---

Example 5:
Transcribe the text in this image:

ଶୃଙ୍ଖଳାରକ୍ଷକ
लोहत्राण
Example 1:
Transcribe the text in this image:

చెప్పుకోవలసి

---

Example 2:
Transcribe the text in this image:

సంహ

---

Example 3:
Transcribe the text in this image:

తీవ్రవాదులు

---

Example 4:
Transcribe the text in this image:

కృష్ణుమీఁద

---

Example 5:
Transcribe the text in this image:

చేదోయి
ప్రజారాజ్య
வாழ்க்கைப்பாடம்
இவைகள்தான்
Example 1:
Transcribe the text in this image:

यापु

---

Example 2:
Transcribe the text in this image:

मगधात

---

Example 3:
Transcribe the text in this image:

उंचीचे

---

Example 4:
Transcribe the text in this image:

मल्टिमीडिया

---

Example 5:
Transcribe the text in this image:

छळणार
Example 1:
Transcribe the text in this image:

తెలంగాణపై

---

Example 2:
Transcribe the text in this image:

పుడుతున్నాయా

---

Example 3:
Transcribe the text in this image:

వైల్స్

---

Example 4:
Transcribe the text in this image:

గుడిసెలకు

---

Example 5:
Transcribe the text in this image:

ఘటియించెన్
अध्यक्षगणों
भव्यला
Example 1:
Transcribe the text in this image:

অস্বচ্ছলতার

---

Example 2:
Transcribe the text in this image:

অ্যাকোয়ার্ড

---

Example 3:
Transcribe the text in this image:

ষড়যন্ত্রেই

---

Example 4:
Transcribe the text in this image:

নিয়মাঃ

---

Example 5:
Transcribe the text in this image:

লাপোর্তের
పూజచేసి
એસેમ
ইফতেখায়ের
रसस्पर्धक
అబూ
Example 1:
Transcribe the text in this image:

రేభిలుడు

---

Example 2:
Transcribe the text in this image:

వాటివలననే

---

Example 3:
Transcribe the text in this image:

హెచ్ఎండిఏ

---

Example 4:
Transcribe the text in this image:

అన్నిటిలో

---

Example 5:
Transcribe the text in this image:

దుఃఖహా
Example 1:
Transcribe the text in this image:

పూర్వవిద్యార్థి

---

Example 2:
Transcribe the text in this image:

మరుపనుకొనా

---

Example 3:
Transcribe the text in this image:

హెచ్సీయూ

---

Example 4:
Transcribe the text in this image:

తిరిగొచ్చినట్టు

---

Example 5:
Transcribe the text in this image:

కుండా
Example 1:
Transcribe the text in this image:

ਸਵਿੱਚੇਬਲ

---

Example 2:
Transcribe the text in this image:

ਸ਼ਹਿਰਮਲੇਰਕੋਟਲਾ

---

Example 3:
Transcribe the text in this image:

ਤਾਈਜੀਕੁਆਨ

________________________________________

TASK ITEM:
Give all the records again. Match them exactly.

EXERCISE ANSWER:
---

Example 5:
Transcribe the text in this image:

ଶୃଙ୍ଖଳାରକ୍ଷକ
लोहत्राण
Example 1:
Transcribe the text in this image:

చెప్పుకోవలసి

---

Example 2:
Transcribe the text in this image:

సంహ

---

Example 3:
Transcribe the text in this image:

తీవ్రవాదులు

---

Example 4:
Transcribe the text in this image:

కృష్ణుమీఁద

---

Example 5:
Transcribe the text in this image:

చేదోయి
ప్రజారాజ్య
வாழ்க்கைப்பாடம்
இவைகள்தான்
Example 1:
Transcribe the text in this image:

यापु

---

Example 2:
Transcribe the text in this image:

मगधात

---

Example 3:
Transcribe the text in this image:

उंचीचे

---

Example 4:
Transcribe the text in this image:

मल्टिमीडिया

---

Example 5:
Transcribe the text in this image:

छळणार
Example 1:
Transcribe the text in this image:

తెలంగాణపై

---

Example 2:
Transcribe the text in this image:

పుడుతున్నాయా

---

Example 3:
Transcribe the text in this image:

వైల్స్

---

Example 4:
Transcribe the text in this image:

గుడిసెలకు

---

Example 5:
Transcribe the text in this image:

ఘటియించెన్
अध्यक्षगणों
भव्यला
Example 1:
Transcribe the text in this image:

অস্বচ্ছলতার

---

Example 2:
Transcribe the text in this image:

অ্যাকোয়ার্ড

---

Example 3:
Transcribe the text in this image:

ষড়যন্ত্রেই

---

Example 4:
Transcribe the text in this image:

নিয়মাঃ

---

Example 5:
Transcribe the text in this image:

লাপোর্তের
పూజచేసి
એસેમ
ইফতেখায়ের
रसस्पर्धक
అబూ
Example 1:
Transcribe the text in this image:

రేభిలుడు

---

Example 2:
Transcribe the text in this image:

వాటివలననే

---

Example 3:
Transcribe the text in this image:

హెచ్ఎండిఏ

---

Example 4:
Transcribe the text in this image:

అన్నిటిలో

---

Example 5:
Transcribe the text in this image:

దుఃఖహా
Example 1:
Transcribe the text in this image:

పూర్వవిద్యార్థి

---

Example 2:
Transcribe the text in this image:

మరుపనుకొనా

---

Example 3:
Transcribe the text in this image:

హెచ్సీయూ

---

Example 4:
Transcribe the text in this image:

తిరిగొచ్చినట్టు

---

Example 5:
Transcribe the text in this image:

కుండా
Example 1:
Transcribe the text in this image:

ਸਵਿੱਚੇਬਲ

---

Example 2:
Transcribe the text in this image:

ਸ਼ਹਿਰਮਲੇਰਕੋਟਲਾ

---

Example 3:
Transcribe the text in this image:

ਤਾਈਜੀਕੁਆਨ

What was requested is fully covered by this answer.